Looking at that technology now through 2014 eyes, it seems somewhat quaint. Imagine having to run (sometimes literally) to reach the ringing phone before the caller would hang up in frustration; there were no answering machines, Caller ID, or “Star-86” options to automatically call them back. It was kind of frustrating.
It seems that phone companies have no nostalgic feelings about those times either, if a recent blog post is to be believed.
According to Nigel Eastwood, CEO of New Call Telecom, a UK-based telecommunications company, it’s good riddance to the old ways. Writing in HuffingtonPost UK, Eastwood cites some sobering statistics which might well mean the death knell for landline phones.
“The latest figures from UK telecoms regulator Ofcom are startling. In the year to June 2014, we spent three billion fewer minutes on landline calls, a reduction of 12.7 per cent,” Eastwood notes. “That means operators lost out on £85m (about US$133 million) of revenue compared with the previous year. The situation has got so bad for landlines that according to research by RootMetrics, 95 per cent of us would not struggle without a fixed landline telephone.”
And what has been one driver that’s pushing fixed phones away? Voice over Internet Protocol, or VoIP.
Eastwood goes on to note that back in October, the EU Commission decided that landlines were so passé, it would no longer regulate fixed line calls. He quoted the outgoing VP for the European Commission overseeing communications and technology, Neelie Kroes, who said: "There has been a decrease in volume of fixed calls as customers have turned to alternative solutions, such as voice-over-IP (VoIP) and mobile calls, but also to alternative providers, like Over-the-Top (OTT) players."
But it’s not just the ubiquity of cell phones and VoIP affecting the change; it’s also a matter of money.

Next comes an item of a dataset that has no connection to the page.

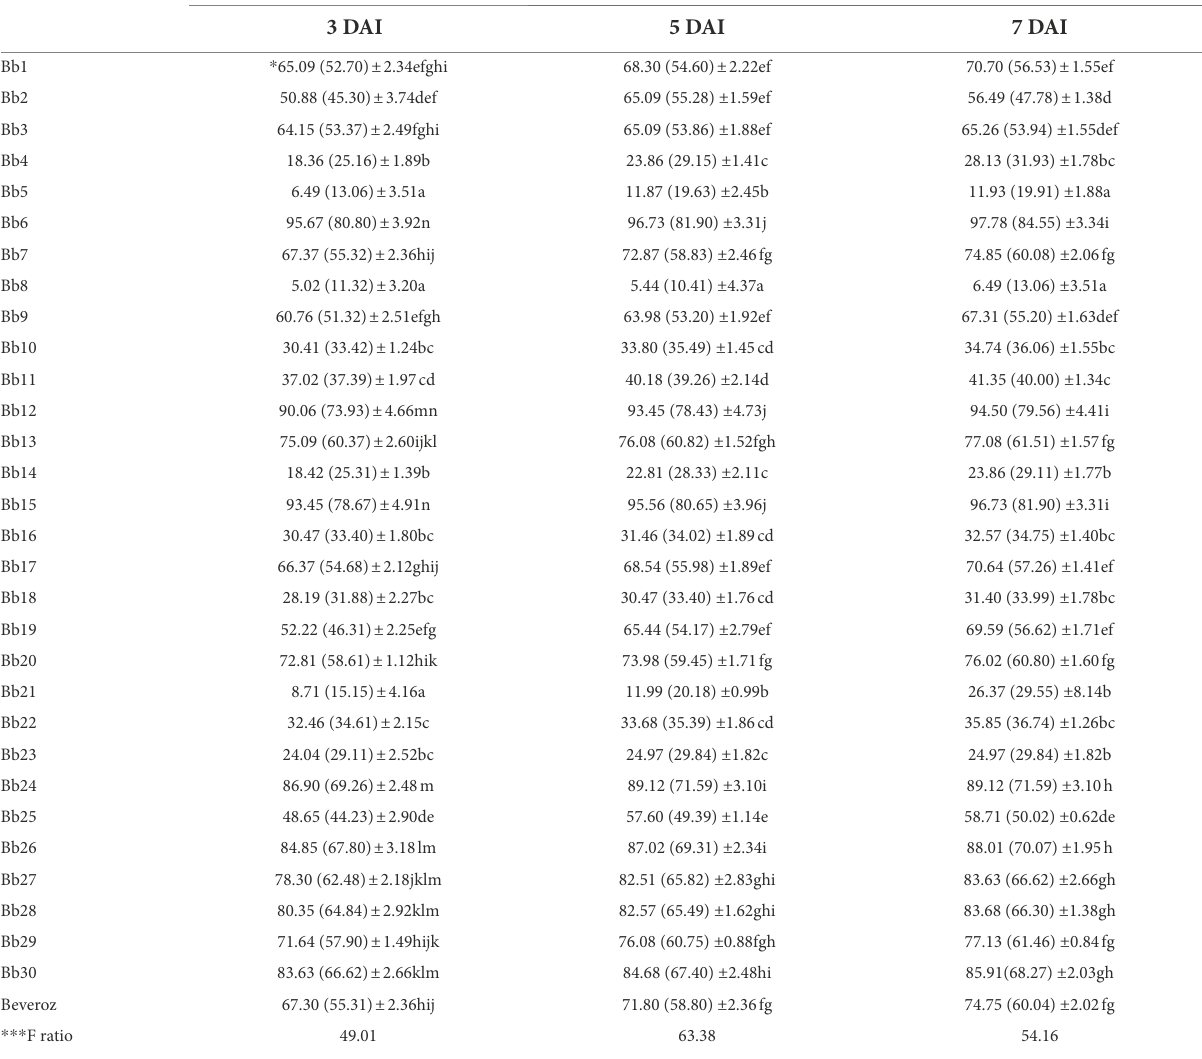
TABLE 2 Corrected mortality of T. truncatus infected with B. bassiana isolates.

“VoIP calling apps are free. There is generally no charge for calls that are peer-to-peer and no standing charge for line rental,” Eastwood points out. “When a great quality product is free, it's never going to be anything else other than incredibly popular. And if you live in a country where money is tight for the vast majority, then you're always going to choose the free option. It's not rocket science.”